When upgrading a cluster that has existing Pod Security Policies to EKS 1.13, you must create the eks.privileged PSP and associated RBAC configuration yourself. Conveniently, the YAML to do this is provided in Amazon's documentation at https://docs.aws.amazon.com/eks/latest/userguide/pod-security-policy.html.
I've been using Kubernetes on AWS (via EKS) in production for a few months now. There are a number of things I've learned that I wish I'd known at the outset:
- Out of the box, no protection is in place to ensure that sufficient resources are available for system critical processes such as the Kubelet. This means that running resource intensive workloads can easily destabilize a node, causing strange and undesirable behavior. The documentation at https://kubernetes.io/docs/tasks/administer-cluster/reserve-compute-resources/ provides information on how to reserve resources for system daemons, but unfortunately provides minimal guidance for how much should be allocated.
- Resources can be allocated to pods in the form of requests and limits, both of which are optional. Requests are used by the scheduler to determine where pods should be launched, while limits are used to trigger CPU throttling or OOM killing. More specifically, the resources are allocated to containers within pods - for complex applications which run multiple containers within a pod, you must allocate resources to each container independently, which can be tricky. It also means that you can have one container in a pod killed for exceeding its memory limit, while the other remains running. What I really wish I'd known, though, is that you almost always want to specify a request and a limit, and they should be set to the same values. There are a couple reasons for this:
- Without specifying requests or limits, you have anarchy: containers will be competing for resources with each other, leading to instability - especially if you haven't allocated resources for system processes. This one is obvious enough.
- The values specified for requests are not manifested within containers, only limits are. For any runtimes that are smart enough to look at cgroup limits to decide their maximum heap size (the JVM, the CLR, etc.) they will aim for the limit, blowing past the request. If you overprovision your limits (i.e. setting the sum total of limits on pods to be greater than the capacity of a node), this will result in containers being killed repeatedly for what at first glance would look like a memory leak.
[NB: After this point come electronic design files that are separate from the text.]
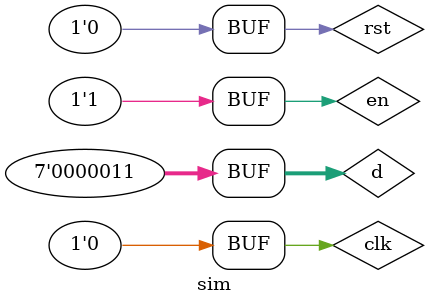
<source format=v>
`timescale 1ns / 1ps


module sim(

    );
    reg clk,rst,en;
    reg [6:0]d;
    wire [6:0]f;
    fls fls(.clk(clk),.rst(rst),.en(en),.d(d),.f(f));
   
    initial begin
    clk=0;
    repeat(100)begin
        #4 clk=~clk;
        end
    end
    
    initial begin
    rst=0;
    #3 rst=1;
    #5 rst=0;
    end
    
    initial begin
    d = 7'b0000010;
    #18 d=7'b0000011;
    end
    
    initial begin
    en=1;
    #13 en=0;
    #18 en=1;
    end
    
endmodule

</source>
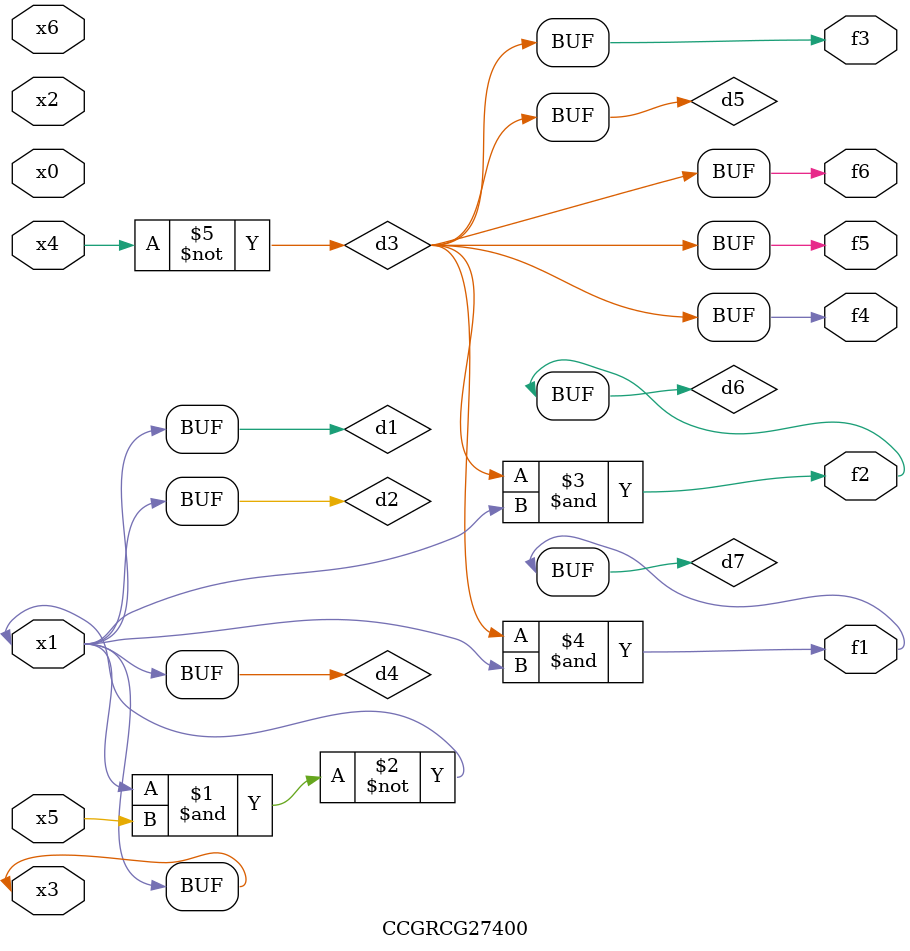
<source format=v>
module CCGRCG27400(
	input x0, x1, x2, x3, x4, x5, x6,
	output f1, f2, f3, f4, f5, f6
);

	wire d1, d2, d3, d4, d5, d6, d7;

	buf (d1, x1, x3);
	nand (d2, x1, x5);
	not (d3, x4);
	buf (d4, d1, d2);
	buf (d5, d3);
	and (d6, d3, d4);
	and (d7, d3, d4);
	assign f1 = d7;
	assign f2 = d6;
	assign f3 = d5;
	assign f4 = d5;
	assign f5 = d5;
	assign f6 = d5;
endmodule

</source>
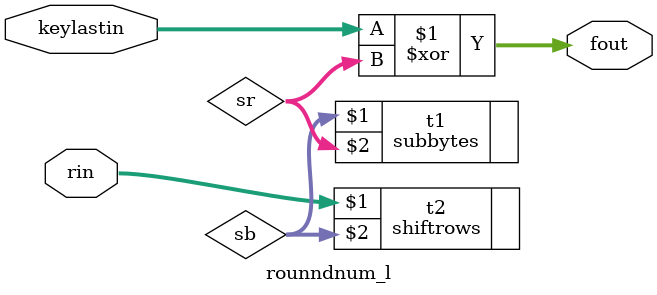
<source format=v>
`timescale 1ns / 1ps

module rounndnum_l(rin,keylastin,fout);
input [127:0]rin;
input [127:0]keylastin;
output [127:0]fout;
wire [127:0] sb,sr,mcl,keyout;
shiftrows t2(rin,sb);
subbytes t1(sb,sr);
assign fout= keylastin^sr;
endmodule

</source>
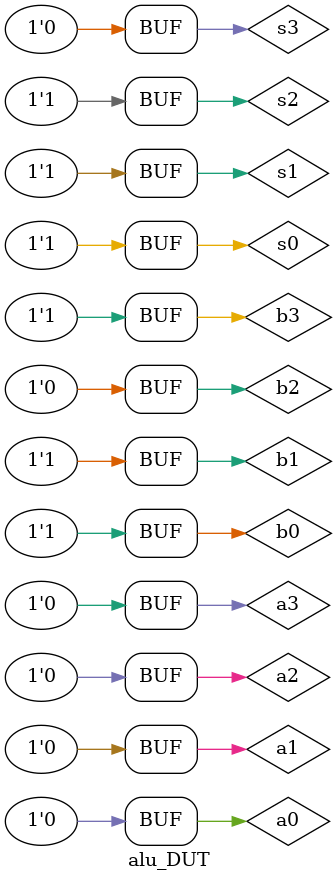
<source format=sv>
module two_and(input a, input b, output y);
assign y=a&b;
endmodule

module two_or(input a, input b, output y);
assign y=a|b;
endmodule

module three_and(input a, input b, input c, output y);
assign y=a&b&c;
endmodule

module four_and(input a, input b, input c,input  d, output y);
assign y=a&b&c&d;
endmodule

module two_xor(input a, input b, output y);
assign y=a^b;
endmodule

module three_xor(input a, input b, input c, output y);
assign y=a^b^c;
endmodule

module two_mux(input a, input b, input select, output y);
logic f;
logic s;
two_and first(select, a,f);
two_and second(~select, b,s);
two_or fin(f,s,y);
endmodule

module four_mux(input a,input b, input c, input d, input s0,input s1, output y);
logic f;
logic s;
two_mux first(d,c,s1,f);
two_mux second(b,a,s1,s);
two_mux fin(f,s,s0,y);
endmodule

module half_adder(input a, input b, output y, output cout);
two_xor sum(a,b,y);
two_and carry(a,b,cout);
endmodule

module full_adder(input a, input b, input cin, output sum, output cout);
logic halfsum;
logic halfcout;
logic extracout;
half_adder half(a,b,halfsum,halfcout);
two_xor finsum(halfsum,cin,sum);
two_and prefin(cin,halfsum,extracout);
two_or fincout(extracout,halfcout,cout);
endmodule

module asr(input a0, input a1, input a2, input a3, output y0, output y1, output y2, output y3);
assign y0=a0;
two_mux first(1,0,a0,y1);
two_mux second(1,0,a1,y2);
two_mux third(1,0,a2,y3);
endmodule

module one_au(input a, input b, input s0, input s1,output sum, output cout);
logic two;
two_mux first(b,~b,s0,two);
full_adder f(a,two,s1,sum,cout);
endmodule

module one_lu(input a, input b, input s0, input s1, output y);
logic addr;
logic orr;
logic xorr;
logic invr;
two_and aa(a,b,addr);
two_or bb(a,b,orr);
two_xor cc(a,b,xorr);
assign invr = ~b;
four_mux result(addr,orr,xorr,invr,s0,s1,y);
endmodule

module four_au(input a0,a1,a2,a3,b0,b1,b2,b3,input s0,input s1,output y0,y1,y2,y3, output v);
logic c1;
logic c2;
logic c3;
one_au aa(a3,b3,s0,s1,y3,c1);
one_au bb(a2,b2,s0,c1,y2,c2);
one_au cc(a1,b1,s0,c2,y1,c3);
one_au dd(a0,b0,s0,c3,y0,v);
endmodule

module four_lu(input a0,a1,a2,a3, input b0,b1,b2,b3, input s0,s1,output y0,y1,y2,y3);
one_lu aa(a0,b0,s0,s1,y0);
one_lu bb(a1,b1,s0,s1,y1);
one_lu cc(a2,b2,s0,s1,y2);
one_lu dd(a3,b3,s0,s1,y3);
endmodule


module alu(input a0,a1,a2,a3, input b0,b1,b2,b3, input s0,s1,s2,s3, output y0,y1,y2,y3, output z,v);
logic l0,l1,l2,l3;
logic u0,u1,u2,u3;
logic v_temp;
logic al0,al1,al2,al3;
logic sh0,sh1,sh2,sh3;
asr gg(a0,a1,a2,a3,sh0,sh1,sh2,sh3);
four_au aa(a0,a1,a2,a3,b0,b1,b2,b3,s0,s1,u0,u1,u2,u3,v_temp);
four_lu bb(a0,a1,a2,a3,b0,b1,b2,b3,s0,s1,l0,l1,l2,l3);
two_mux cc(u0,l0,s2,al0);
two_mux dd(u1,l1,s2,al1);
two_mux ee(u2,l2,s2,al2);
two_mux ff(u3,l3,s2,al3);
two_mux fin1(sh0,al0,s3,y0);
two_mux fin2(sh1,al1,s3,y1);
two_mux fin3(sh2,al2,s3,y2);
two_mux fin4(sh3,al3,s3,y3);
four_and fin5(~y0,~y1,~y2,~y3,z);
four_and fin6(s0,v_temp,s2,~s3,v);
endmodule

module alu_DUT();
logic a0=0;
logic a1=1;
logic a2=0;
logic a3=1;

logic b0=1;
logic b1=1;
logic b2=0;
logic b3=1;

logic s0;
logic s1;
logic s2;
logic s3;

reg y0,y1,y2,y3;
reg z;
reg v;

initial
begin
s0=0;s1=0;s2=0;s3=0;#100; ///AND //Check
s0=1;s1=0;s2=0;s3=0;#100; //XOR // Check
s0=0;s1=1;s2=0;s3=0;#100; //OR  // Check
s0=1;s1=1;s2=0;s3=0;#100; //INV // Check
s0=1;s1=0;s2=1;s3=0;#100; //A+B //Check
s0=1;s1=1;s2=1;s3=0;#100; //A+B+1 //Check
s0=0;s1=0;s2=1;s3=0;#100; //A+B' (A-B-1) //Check
s0=0;s1=1;s2=1;s3=0;#100; //A+B'+1 (A-B) //Check
s0=0;s1=0;s2=0;s3=1;#100; //ASR 
a0=0;a1=0;a2=0;a3=0;
s0=1;s1=1;s2=1;s3=0;#100; //B+1
end
alu f(a0,a1,a2,a3,b0,b1,b2,b3,s0,s1,s2,s3,y0,y1,y2,y3,z,v);
endmodule
</source>
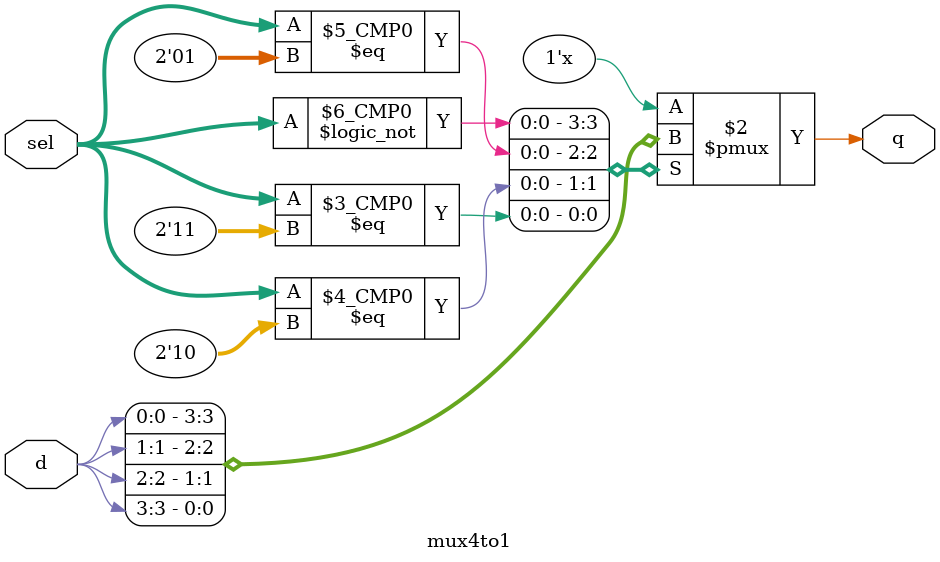
<source format=v>
`timescale 1ns / 1ps
module mux4to1(d, sel, q);
	input [3:0] d; 		// the 4 different inputs
	input [1:0] sel;		// represents the mode
	output reg q;
	
	always @(*)
		case(sel)
			2'b00 : q = d[0];
			2'b01 : q = d[1];
			2'b10 : q = d[2];
			2'b11 : q = d[3];
			default : q = 1'bx; // dont care
		endcase

endmodule

</source>
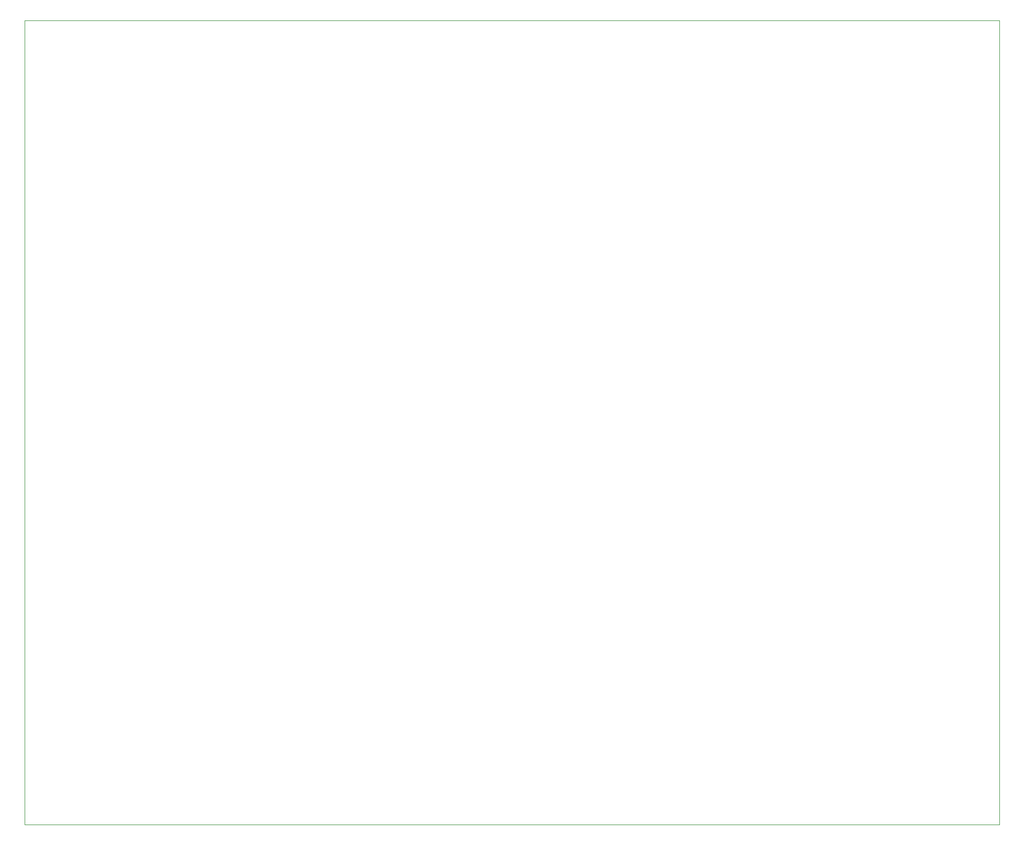
<source format=gbr>
%TF.GenerationSoftware,KiCad,Pcbnew,7.0.2*%
%TF.CreationDate,2023-08-01T13:01:46+02:00*%
%TF.ProjectId,jv_thesis,6a765f74-6865-4736-9973-2e6b69636164,rev?*%
%TF.SameCoordinates,Original*%
%TF.FileFunction,Profile,NP*%
%FSLAX46Y46*%
G04 Gerber Fmt 4.6, Leading zero omitted, Abs format (unit mm)*
G04 Created by KiCad (PCBNEW 7.0.2) date 2023-08-01 13:01:46*
%MOMM*%
%LPD*%
G01*
G04 APERTURE LIST*
%TA.AperFunction,Profile*%
%ADD10C,0.100000*%
%TD*%
G04 APERTURE END LIST*
D10*
X54540000Y-33175000D02*
X212040000Y-33175000D01*
X212040000Y-163175000D01*
X54540000Y-163175000D01*
X54540000Y-33175000D01*
M02*

</source>
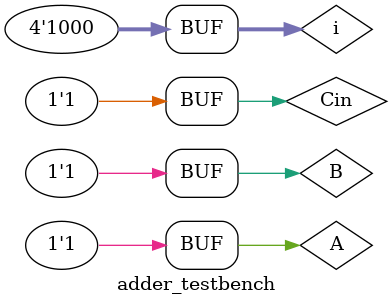
<source format=sv>
module adder (A, B, CI, CO, S, E);
	input A,B,CI,E;
	output S,CO;
	wire Bs;

	assign Bs = B ^ E;
	assign CO = ( A & Bs ) |  ( CI & ( A | Bs ) );
	assign S = (A^Bs)^CI;
endmodule

module adder_testbench();
	wire Out, Cout;
	reg A, B, Cin;
	
	adder dut(A, B, Cin, Cout, Out);
	
	parameter d = 20;
	
	initial begin
		A = 0;
		B = 0;
		Cin = 0;
	end
	
	reg [3:0] i;
	initial begin
	#d; 
		for(i = 0; ~i[3]; i = i + 1) begin
			{A, B, Cin} = i[2:0];
			#d;
		end
	end
endmodule
</source>
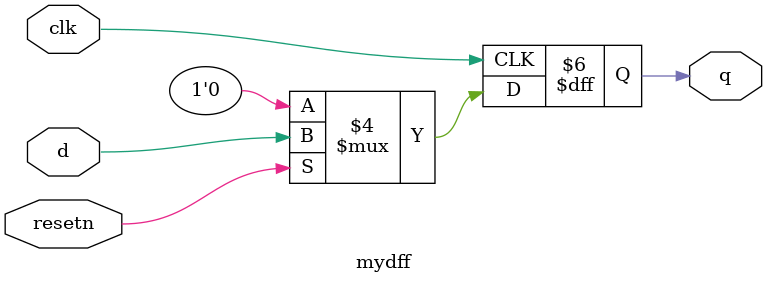
<source format=v>

module mydff(d,q,clk,resetn);
input d,clk,resetn;
output q;
reg    q;

always @(posedge clk) begin
  if (!resetn)
    q <= 1'b0;
  else 
    q <= d;
end
endmodule

</source>
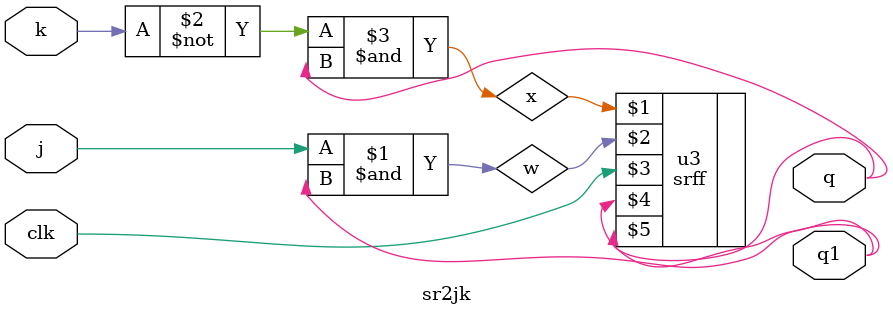
<source format=v>
`timescale 1ns / 1ps
module sr2jk(
    input j,
    input k,
    input clk,
    output q,
    output q1
    );
	 
and u1(w,j,q1);
and u2(x,~k,q);
srff u3(x,w,clk,q,q1);

endmodule

</source>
It is possible, of course, to explicitly include the request value in an environment variable. For platforms like the JVM which allow you to specify a heap limit, this could allow you to effectively use a request size different from a limit.
- EKS will refuse to launch your cluster unless its IAM role has AWS managed policies attached to it, even if you have provided equivalent policies. This can be problematic for organizations which leverage tags for security and isolation of systems within an account.
- There isn't a simple mechanism to gracefully terminate all nodes in a cluster in order to pick up OS patches (e.g. replacement AMIs in an autoscaling group). Today I accomplish this via a somewhat manual process of reconfiguring autoscaling group limits and behaviors, tainting old nodes, manually terminating them, and then reverting the autoscaling changes.
- Many applications and services, including the kubectl utility, are tied to a specific version of Kubernetes. You will need to have a strategy for maintaining configuration for multiple versions of these packages to match every version of Kubernetes you have in play (which will be at least two during an upgrade).
- The stable/prometheus-operator helm chart is independent of kube-prometheus, which is independent of prometheus-operator. Some conflicting and confusing documentation has been updated since I had to figure this out, but if you're not sure what you need, use the stable/prometheus-operator chart (don't even think about trying to mix and match, though).
- There is no great, official, or universally adopted solution to endowing a pod with an IAM role. Amazon is working on this problem, but for now there are a few open source projects which each have serious drawbacks.
- The ALB Ingress Controller leverages the standard Kubernetes ingress configuration to configure hostnames on an ALB. Unfortunately, the rules for hostnames in Kubernetes are more restrictive than the rules on ALBs, which can prevent you from applying the exact configuration you want.